• **WORK INSTRUCTIONS**
Gather and copy every line below that contains the word "median", treating uppercase and lowercase as different.

(Short-answer chart tasks)
◇ ◇ ◇ ◇ ◇ ◇ ◇
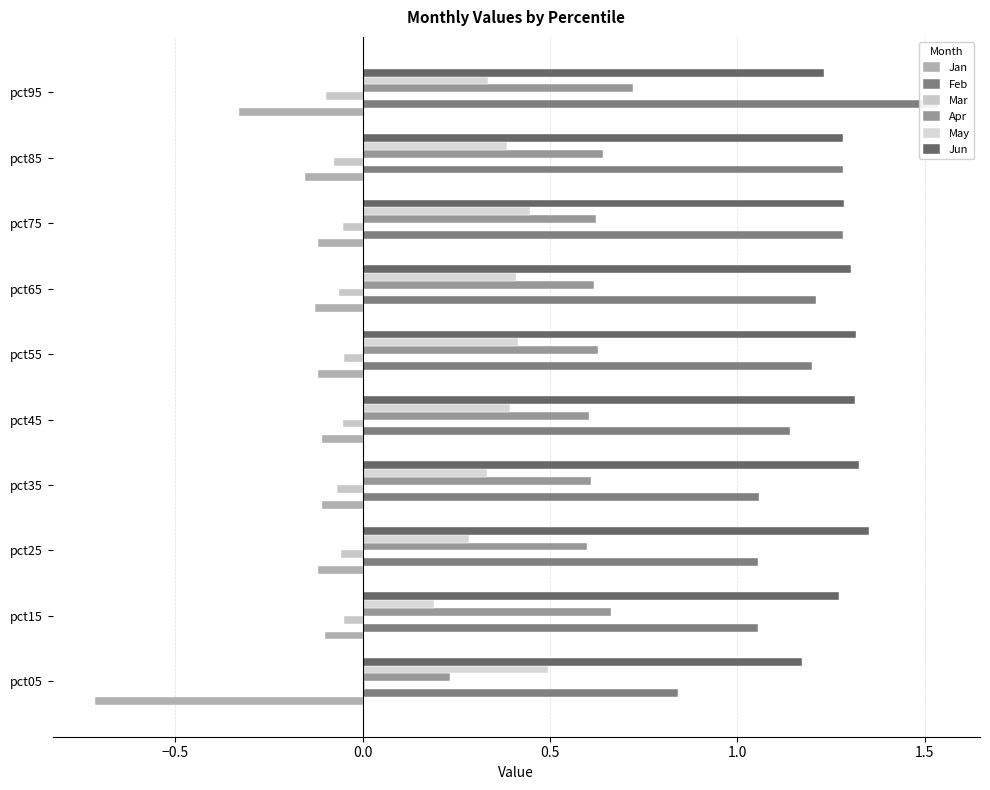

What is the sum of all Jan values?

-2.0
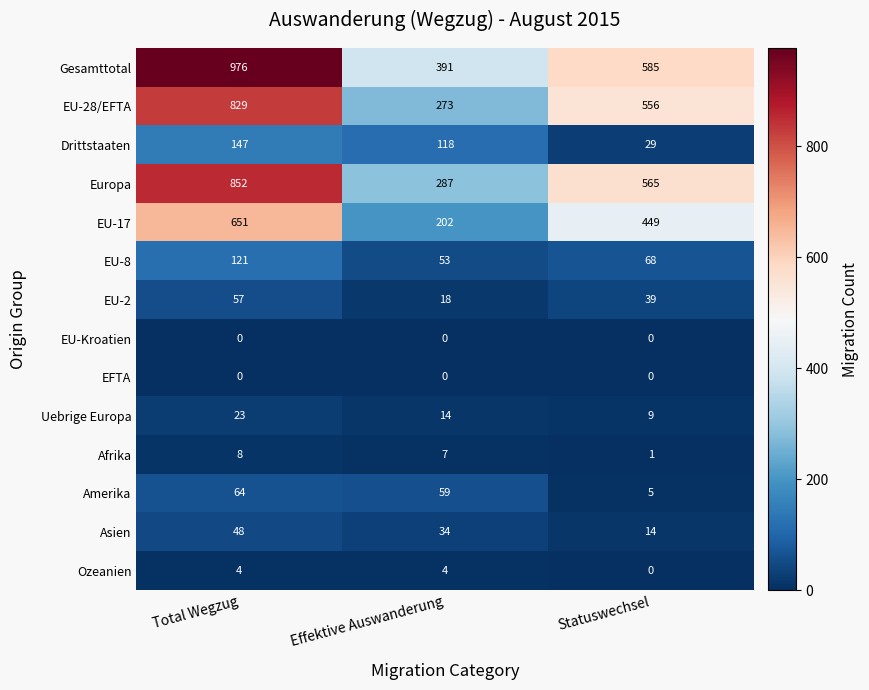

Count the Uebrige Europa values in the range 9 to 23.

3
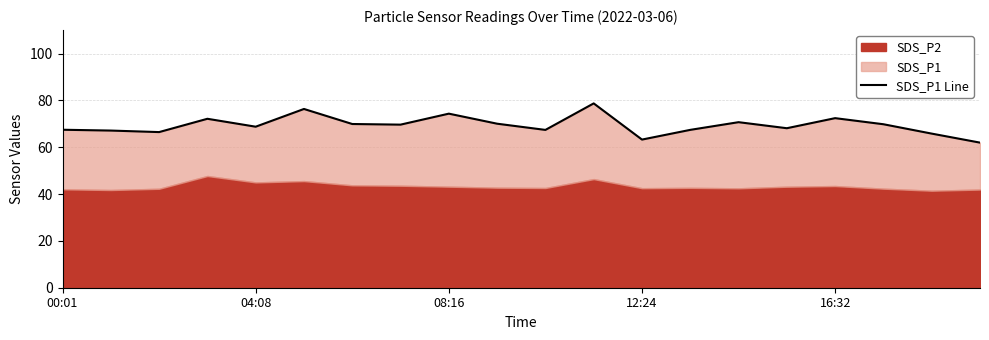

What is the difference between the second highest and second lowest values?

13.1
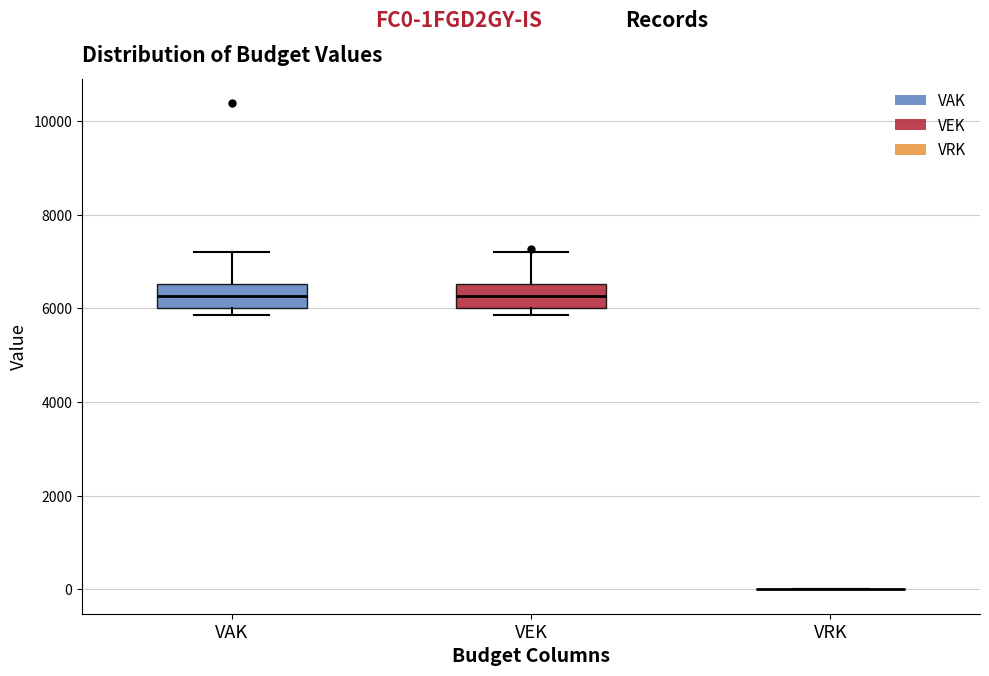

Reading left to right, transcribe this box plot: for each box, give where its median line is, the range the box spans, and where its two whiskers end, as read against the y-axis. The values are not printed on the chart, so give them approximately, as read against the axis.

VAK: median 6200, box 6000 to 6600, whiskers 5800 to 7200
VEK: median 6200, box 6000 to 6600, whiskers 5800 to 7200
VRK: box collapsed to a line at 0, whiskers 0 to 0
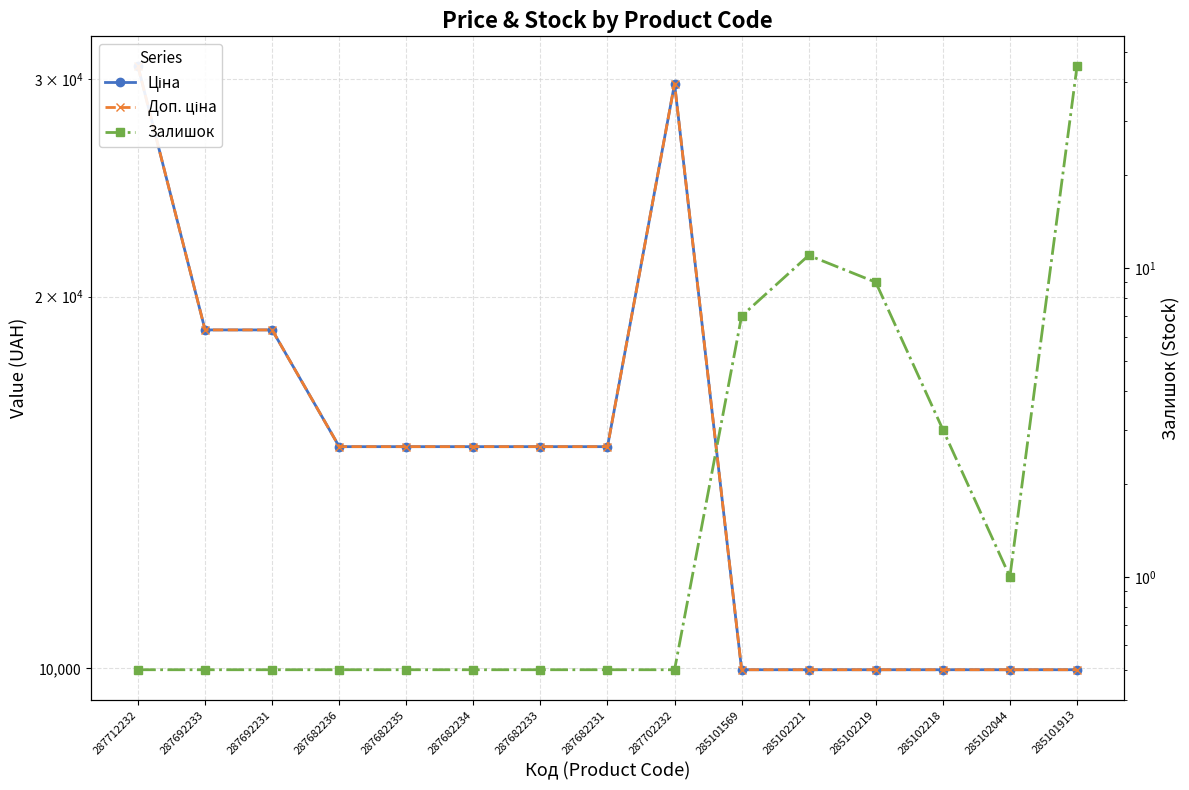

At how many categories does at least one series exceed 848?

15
◇ ◇ ◇ ◇ ◇ ◇ ◇
• **RESPONSE TO THIS EXERCISE**
Reading left to right, transcribe this box plot: for each box, give where its median line is, the range the box spans, and where its two whiskers end, as read against the y-axis. The values are not printed on the chart, so give them approximately, as read against the axis.
VAK: median 6200, box 6000 to 6600, whiskers 5800 to 7200
VEK: median 6200, box 6000 to 6600, whiskers 5800 to 7200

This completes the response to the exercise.